FEBRUARY 1982 - VOLUME 3 - NUMBER 2
Guatemala: Texaco Drops Request for OPIC Cover
As repression of the people by the Guatemalan government continues, U.S. companies such as Texaco may be finding it prudent to keep a low profile on their operations in the Central American country. Texaco withdrew an application in December for U.S. Overseas Private Investment Corporation (OPIC) insurance for its Guatemalan oil operations. ,
Texaco and Amoco have been jointly exploring for oil in Guatemala over the past several years. By terms of their production sharing agreement, the Guatemalan government receives at least 58.15% of all oil produced.
OPIC - a U.S. government agency that insures U.S. companies for damages incurred abroad due to such things as nationalization or "civil strife" is prohibited by law from issuing insurance for projects which benefit countries showing "a consistent pattern of gross violation of internationally recognized human rights."

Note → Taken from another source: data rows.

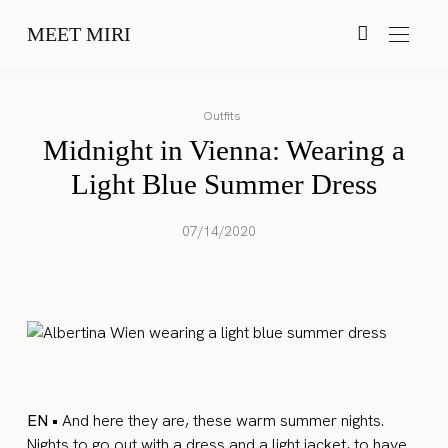
MEET MIRI
Outfits
Midnight in Vienna: Wearing a
Light Blue Summer Dress
07/14/2020
EN •
And here they are, these warm summer nights.
Nights to go out with a dress and a
light jacket
, to have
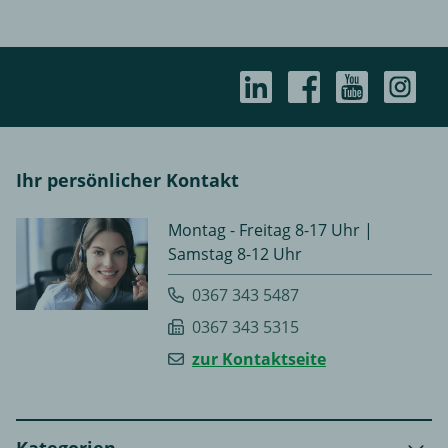
Ihr persönlicher Kontakt
Montag - Freitag 8-17 Uhr |
Samstag 8-12 Uhr
0367 343 5487
0367 343 5315
zur Kontaktseite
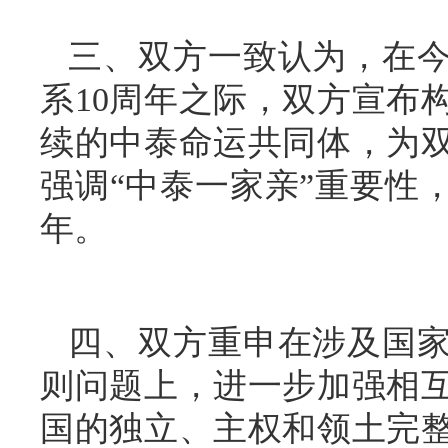
三、双方一致认为，在
系10周年之际，双方宣布
续的中泰命运共同体，为
强调“中泰一家亲”重要性，
年。
四、双方重申在涉及国
则问题上，进一步加强相
国的独立、主权和领土完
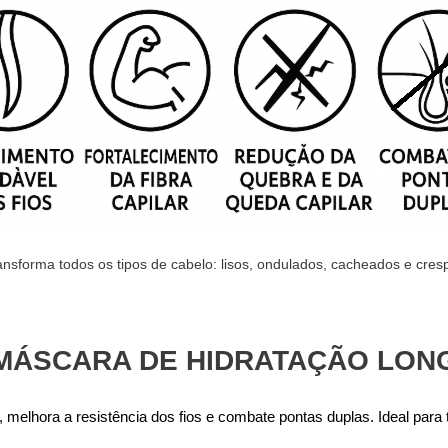
ansforma todos os tipos de cabelo: lisos, ondulados, cacheados e cres
MÁSCARA DE HIDRATAÇÃO LON
melhora a resistência dos fios e combate pontas duplas. Ideal para t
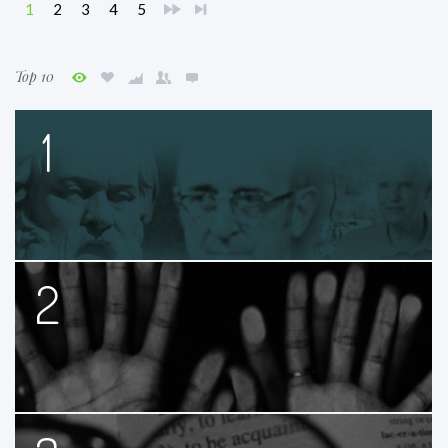
1
2
3
4
5
Top 10
1
2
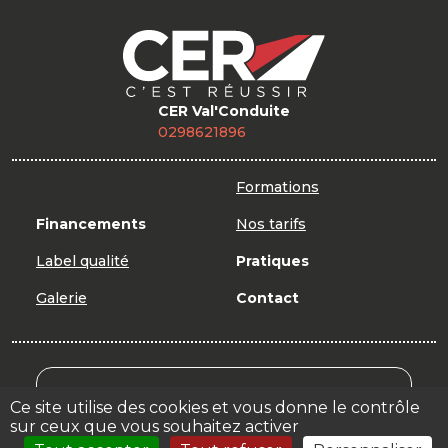
CER Val'Conduite
0298621896
Formations
Financements
Nos tarifs
Label qualité
Pratiques
Galerie
Contact
Mon Compte Formation
Ce site utilise des cookies et vous donne le contrôle
sur ceux que vous souhaitez activer
Votre espace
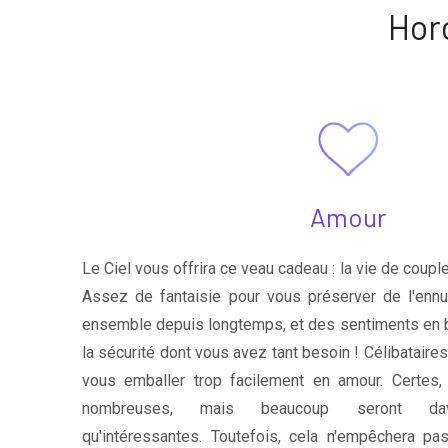
Hor
Amour
Le Ciel vous offrira ce veau cadeau : la vie de coupl
Assez de fantaisie pour vous préserver de l'enn
ensemble depuis longtemps, et des sentiments en b
la sécurité dont vous avez tant besoin ! Célibataire
vous emballer trop facilement en amour. Certes,
nombreuses, mais beaucoup seront dava
qu'intéressantes. Toutefois, cela n'empêchera pa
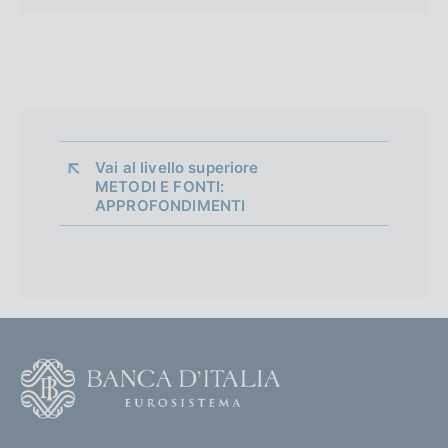
Vai al livello superiore 
METODI E FONTI:
APPROFONDIMENTI
F
o
o
(
t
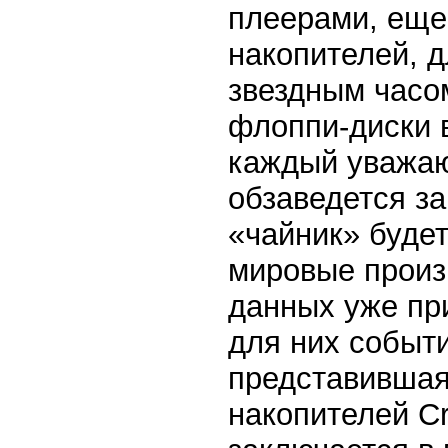
плеерами, еще
накопителей, д
звездным часом
флоппи-диски в
каждый уважаю
обзаведется з
«чайник» будет
мировые произ
данных уже пр
для них событ
представившая
накопителей Cr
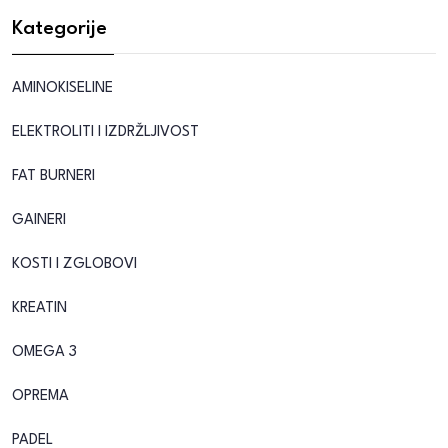
Kategorije
AMINOKISELINE
ELEKTROLITI I IZDRŽLJIVOST
FAT BURNERI
GAINERI
KOSTI I ZGLOBOVI
KREATIN
OMEGA 3
OPREMA
PADEL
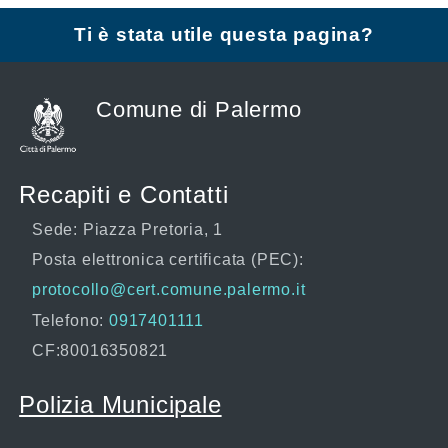
Ti è stata utile questa pagina?
Comune di Palermo
Recapiti e Contatti
Sede: Piazza Pretoria, 1
Posta elettronica certificata (PEC):
protocollo@cert.comune.palermo.it
Telefono:
0917401111
CF:80016350821
Polizia Municipale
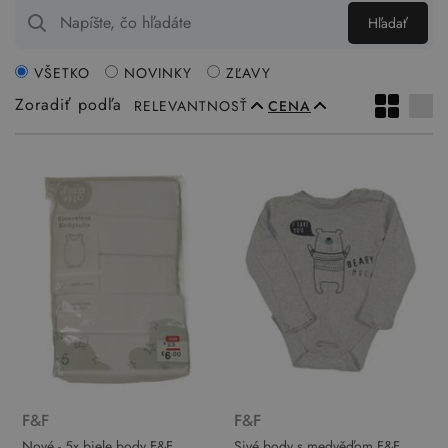
Hľadať
VŠETKO
NOVINKY
ZĽAVY
Zoradiť podľa
RELEVANTNOSŤ
CENA
F&F
F&F
Nové - 5x biele body F&F
Sivé body s medvěďom F&F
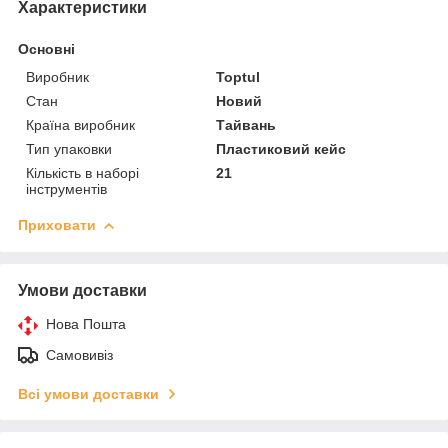
Характеристики
Основні
Виробник
Toptul
Стан
Новий
Країна виробник
Тайвань
Тип упаковки
Пластиковий кейс
Кількість в наборі
21
інструментів
Приховати
Умови доставки
Нова Пошта
Самовивіз
Всі умови доставки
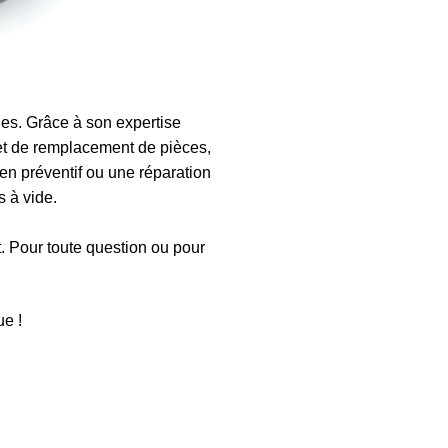
s. Grâce à son expertise
et de remplacement de pièces,
en préventif ou une réparation
 à vide.
t. Pour toute question ou pour
e !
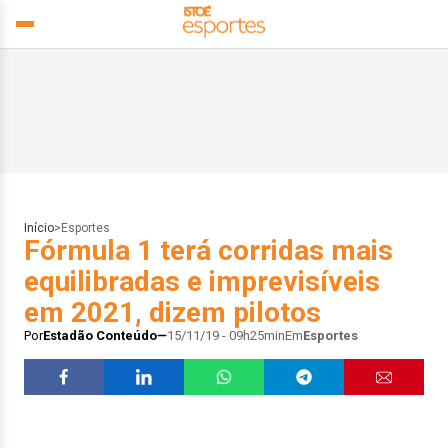
Início
>
Esportes
Fórmula 1 terá corridas mais
equilibradas e imprevisíveis
em 2021, dizem pilotos
Por
Estadão Conteúdo
15/11/19 - 09h25min
Em
Esportes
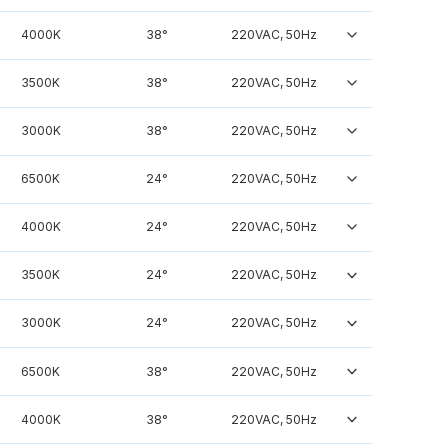
4000K
38°
220VAC, 50Hz
3500K
38°
220VAC, 50Hz
3000K
38°
220VAC, 50Hz
6500K
24°
220VAC, 50Hz
4000K
24°
220VAC, 50Hz
3500K
24°
220VAC, 50Hz
3000K
24°
220VAC, 50Hz
6500K
38°
220VAC, 50Hz
4000K
38°
220VAC, 50Hz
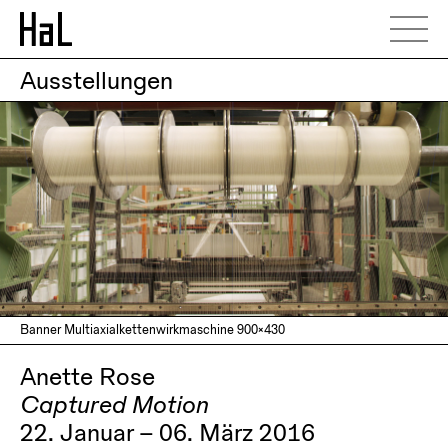
Ausstellungen
Banner Multiaxialkettenwirkmaschine 900×430
Anette Rose
Captured Motion
22. Januar – 06. März 2016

This restriction would have made it difficult for Texaco to obtain the insurance.
"The administration would have turned it down," because of Guatemala's human rights violations, says Bruce Cameron, a staffer for Representative Tom Harkin (D-lowa) of the House Foreign Affairs Committee.
Texaco cited only unspecified "business reasons" for withdrawing the application. OPIC insurance or no, the company is continuing with its $135 million project of oil well testing in the Peten area of northern Guatemala, near the country's border with Mexico.